*PROVIDED RECORDS*:
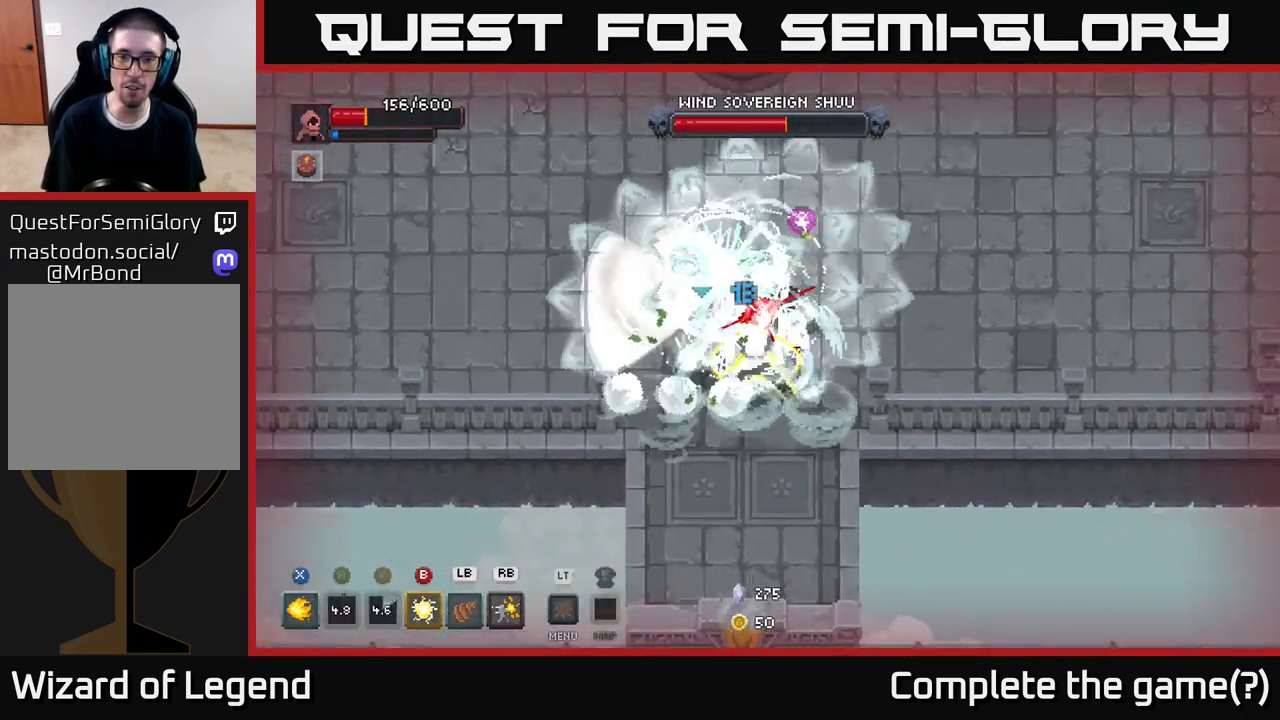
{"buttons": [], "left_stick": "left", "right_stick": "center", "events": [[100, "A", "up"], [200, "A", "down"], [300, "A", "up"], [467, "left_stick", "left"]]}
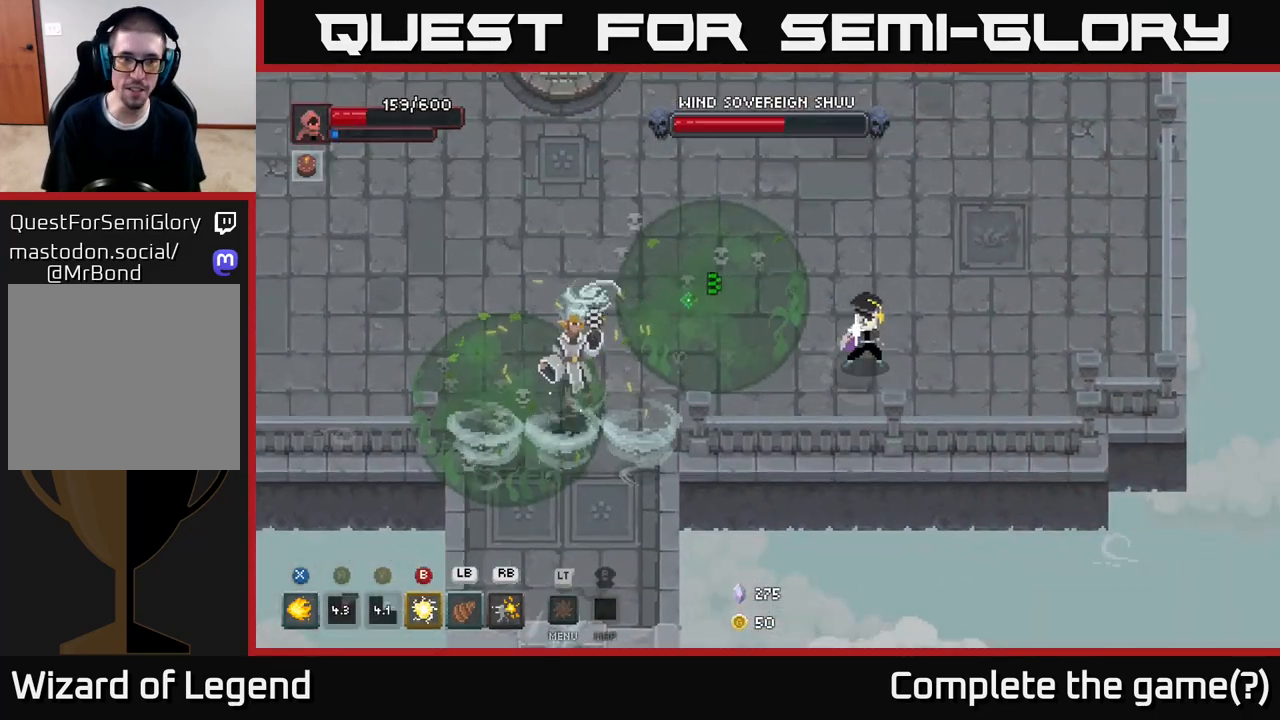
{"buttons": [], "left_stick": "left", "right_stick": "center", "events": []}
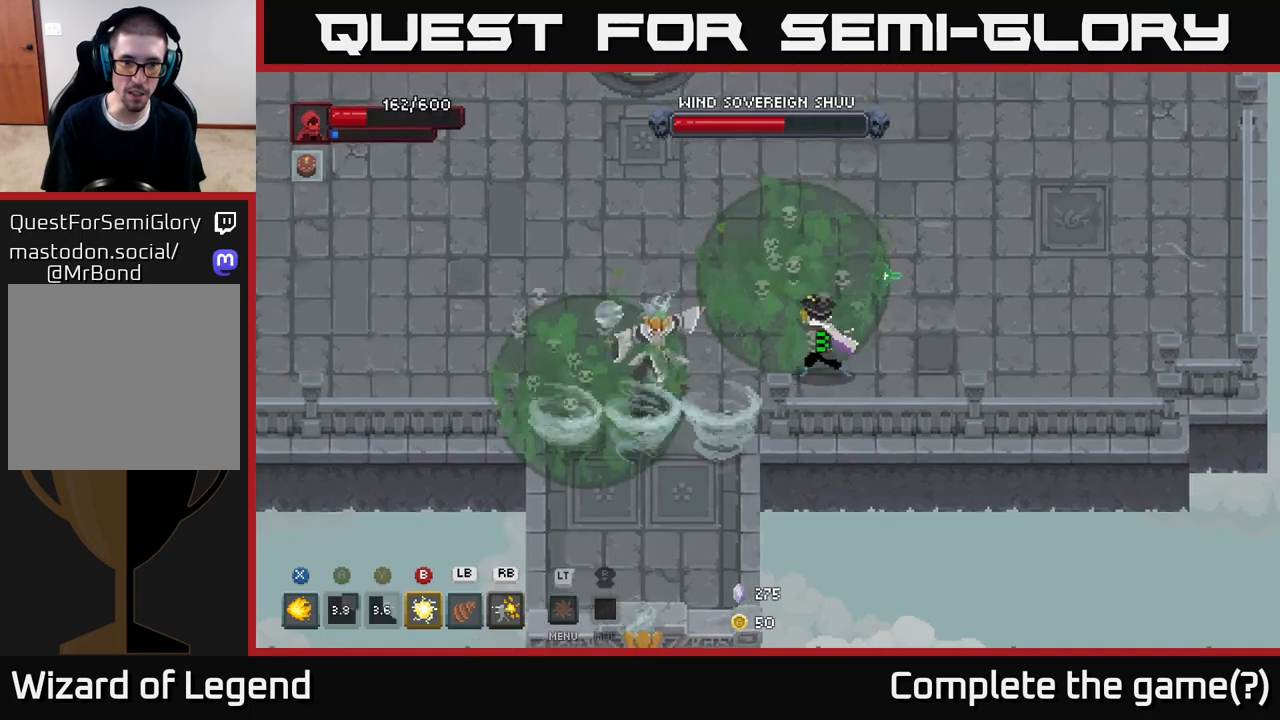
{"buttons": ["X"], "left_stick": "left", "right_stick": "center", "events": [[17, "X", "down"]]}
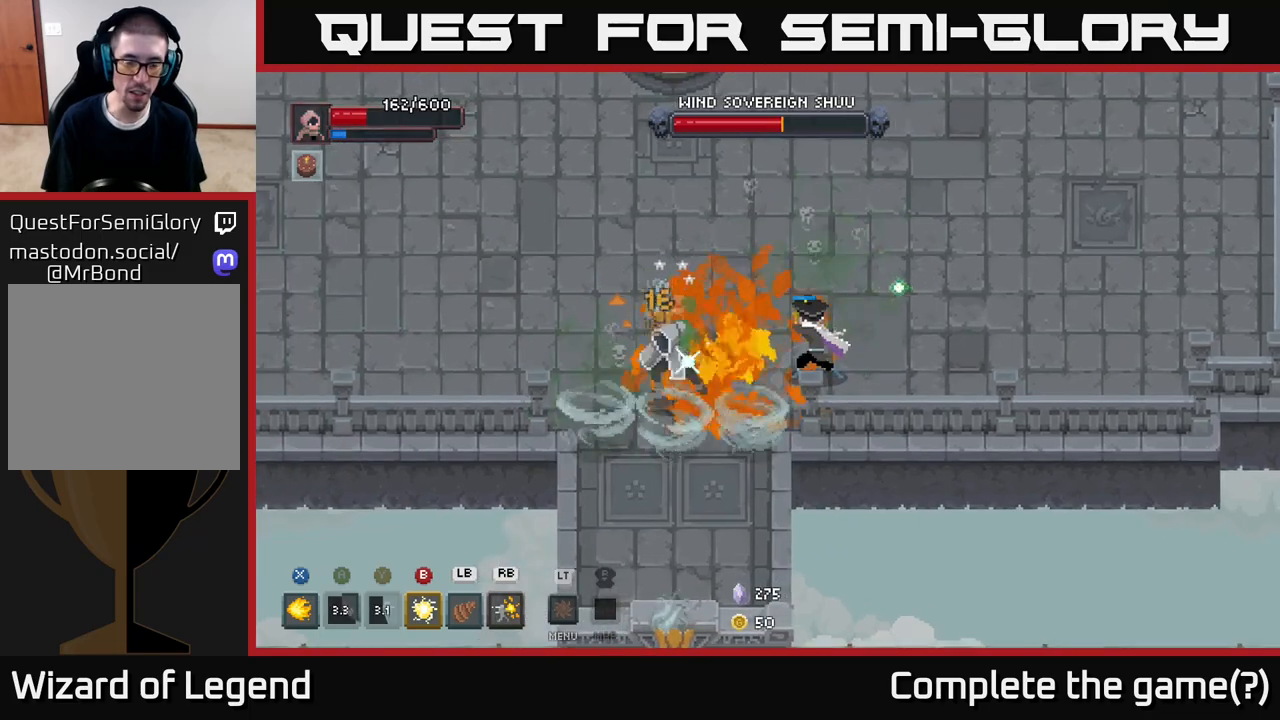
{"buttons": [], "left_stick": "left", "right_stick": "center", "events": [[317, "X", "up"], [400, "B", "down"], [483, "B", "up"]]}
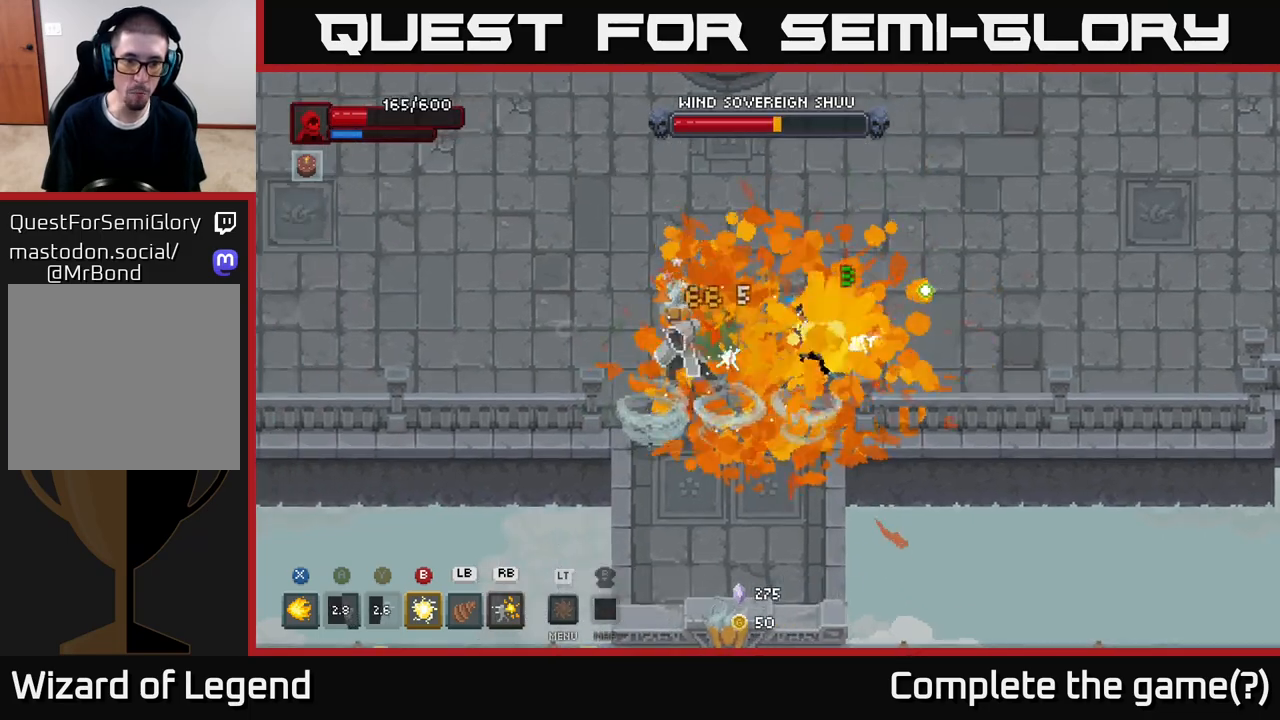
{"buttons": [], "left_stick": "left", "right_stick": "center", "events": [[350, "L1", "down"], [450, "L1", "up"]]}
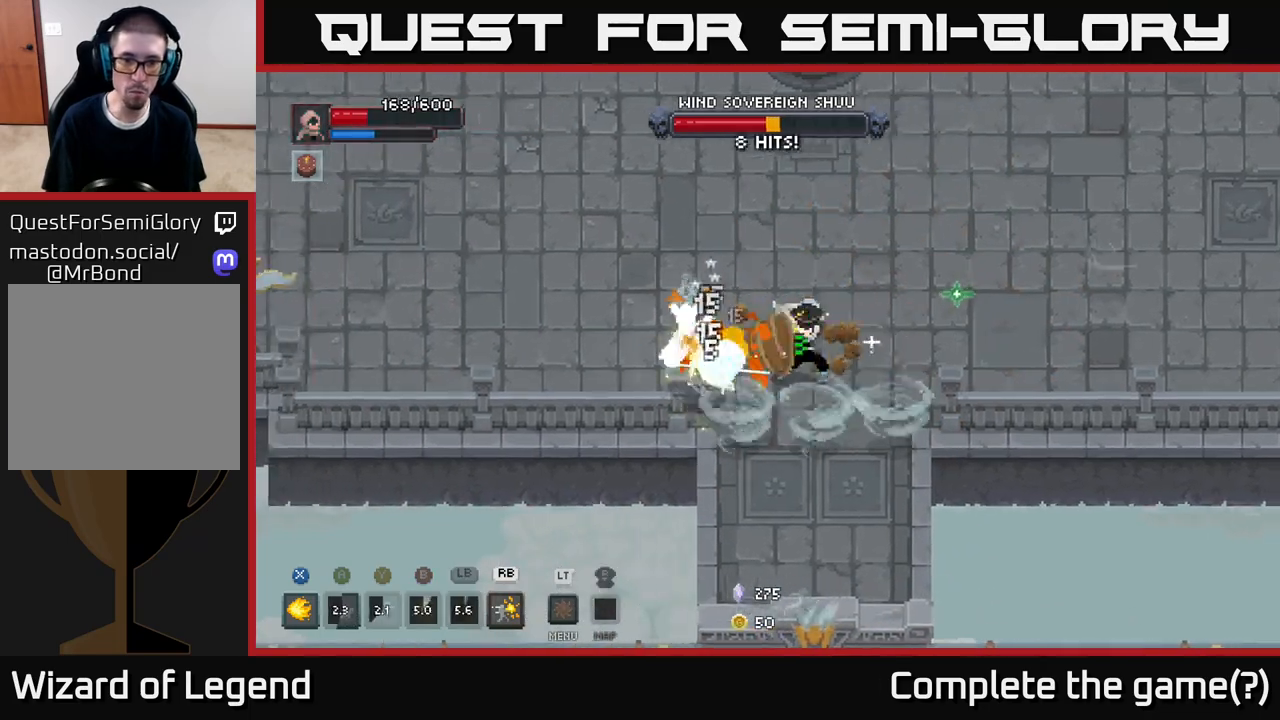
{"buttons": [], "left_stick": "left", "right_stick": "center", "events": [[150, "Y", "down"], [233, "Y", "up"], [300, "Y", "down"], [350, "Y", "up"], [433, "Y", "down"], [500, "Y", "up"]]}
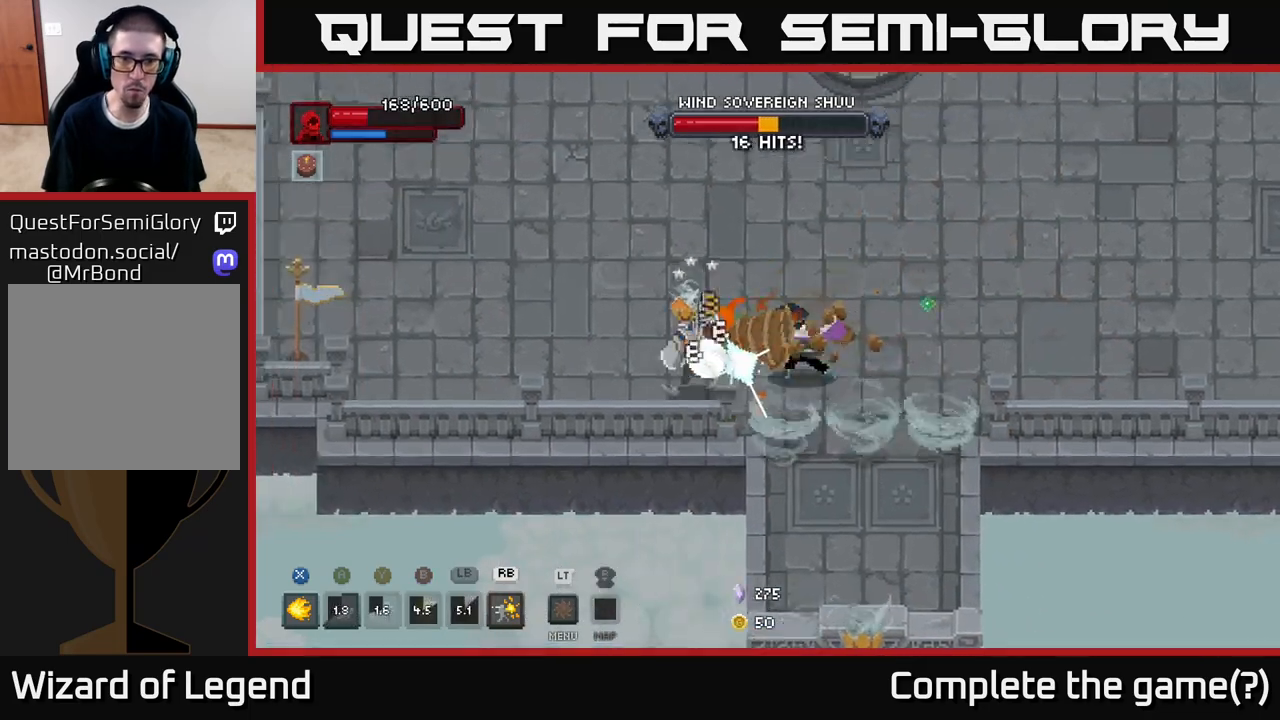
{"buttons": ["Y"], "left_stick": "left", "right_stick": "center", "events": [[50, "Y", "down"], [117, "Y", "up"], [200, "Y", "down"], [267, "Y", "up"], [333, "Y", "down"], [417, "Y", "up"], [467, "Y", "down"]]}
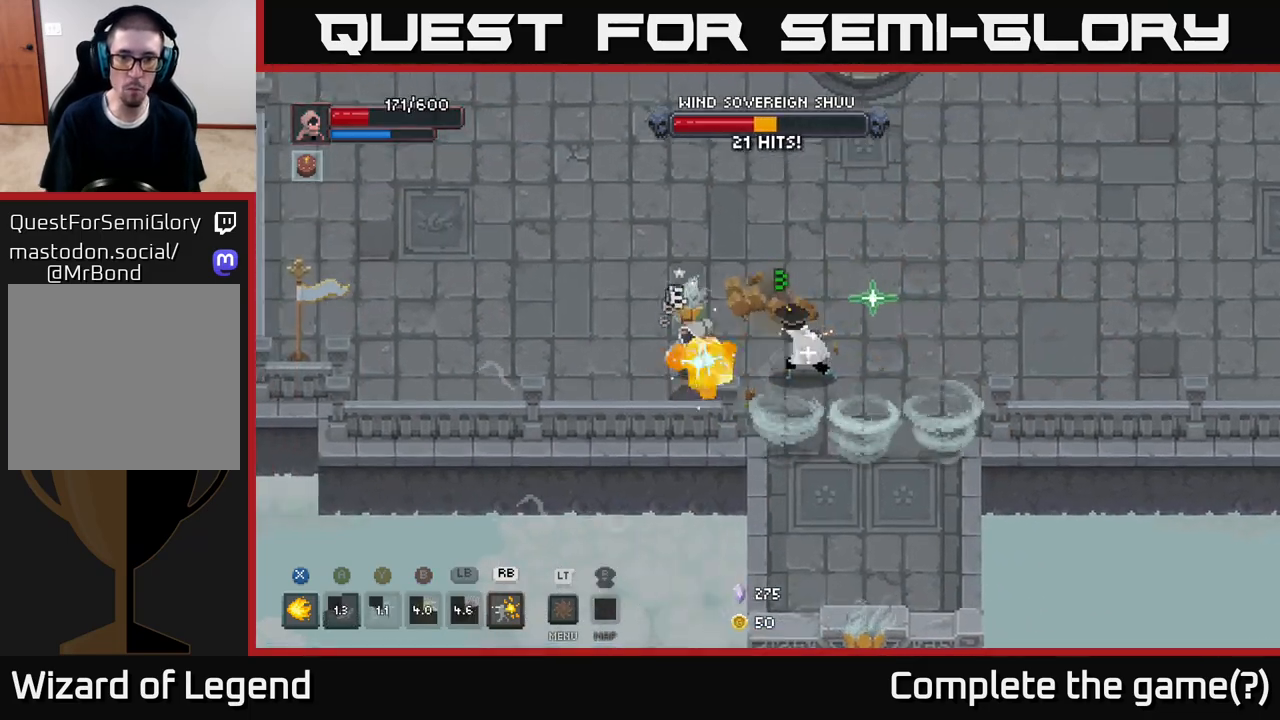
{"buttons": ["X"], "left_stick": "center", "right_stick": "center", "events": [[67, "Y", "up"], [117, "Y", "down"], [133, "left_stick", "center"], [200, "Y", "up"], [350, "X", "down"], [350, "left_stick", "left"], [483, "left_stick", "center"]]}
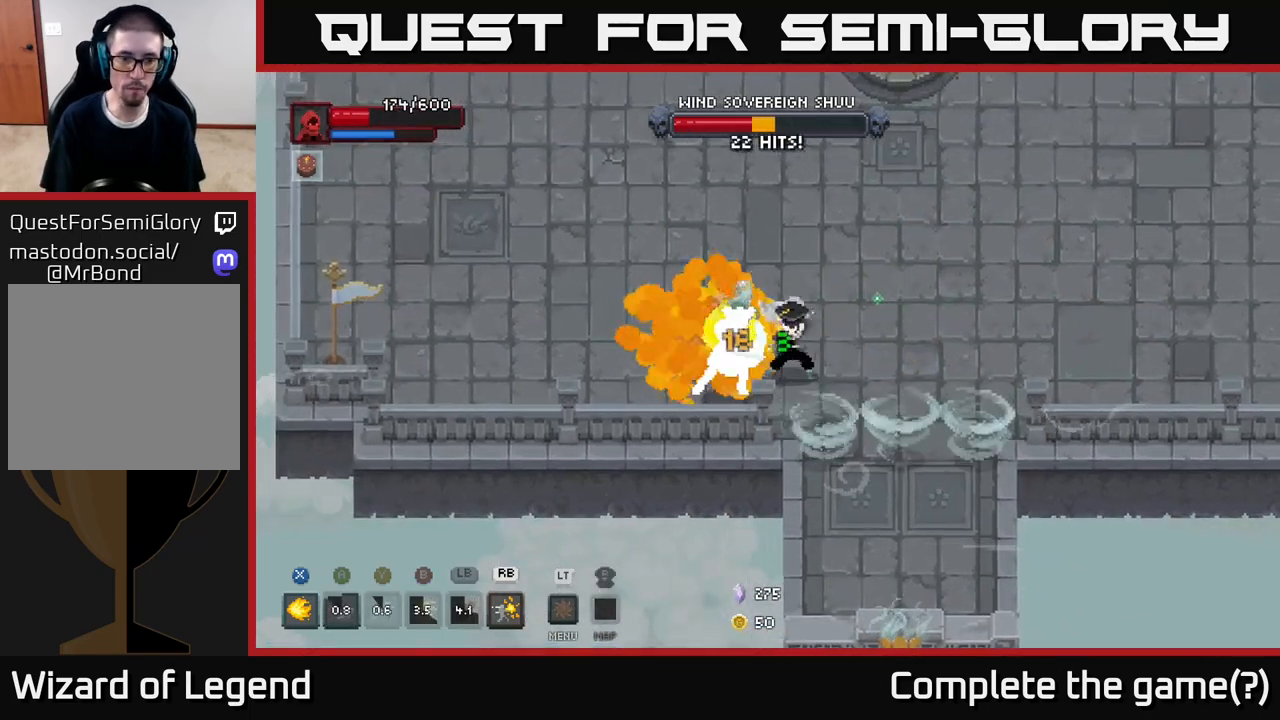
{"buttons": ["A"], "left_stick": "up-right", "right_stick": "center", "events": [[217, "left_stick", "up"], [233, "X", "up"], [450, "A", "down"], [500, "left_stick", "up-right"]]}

*TRY IT*:
Copy out every line above without change, dropping the pictures.

*REPLY*:
{"buttons": [], "left_stick": "left", "right_stick": "center", "events": [[100, "A", "up"], [200, "A", "down"], [300, "A", "up"], [467, "left_stick", "left"]]}
{"buttons": [], "left_stick": "left", "right_stick": "center", "events": []}
{"buttons": ["X"], "left_stick": "left", "right_stick": "center", "events": [[17, "X", "down"]]}
{"buttons": [], "left_stick": "left", "right_stick": "center", "events": [[317, "X", "up"], [400, "B", "down"], [483, "B", "up"]]}
{"buttons": [], "left_stick": "left", "right_stick": "center", "events": [[350, "L1", "down"], [450, "L1", "up"]]}
{"buttons": [], "left_stick": "left", "right_stick": "center", "events": [[150, "Y", "down"], [233, "Y", "up"], [300, "Y", "down"], [350, "Y", "up"], [433, "Y", "down"], [500, "Y", "up"]]}
{"buttons": ["Y"], "left_stick": "left", "right_stick": "center", "events": [[50, "Y", "down"], [117, "Y", "up"], [200, "Y", "down"], [267, "Y", "up"], [333, "Y", "down"], [417, "Y", "up"], [467, "Y", "down"]]}
{"buttons": ["X"], "left_stick": "center", "right_stick": "center", "events": [[67, "Y", "up"], [117, "Y", "down"], [133, "left_stick", "center"], [200, "Y", "up"], [350, "X", "down"], [350, "left_stick", "left"], [483, "left_stick", "center"]]}
{"buttons": ["A"], "left_stick": "up-right", "right_stick": "center", "events": [[217, "left_stick", "up"], [233, "X", "up"], [450, "A", "down"], [500, "left_stick", "up-right"]]}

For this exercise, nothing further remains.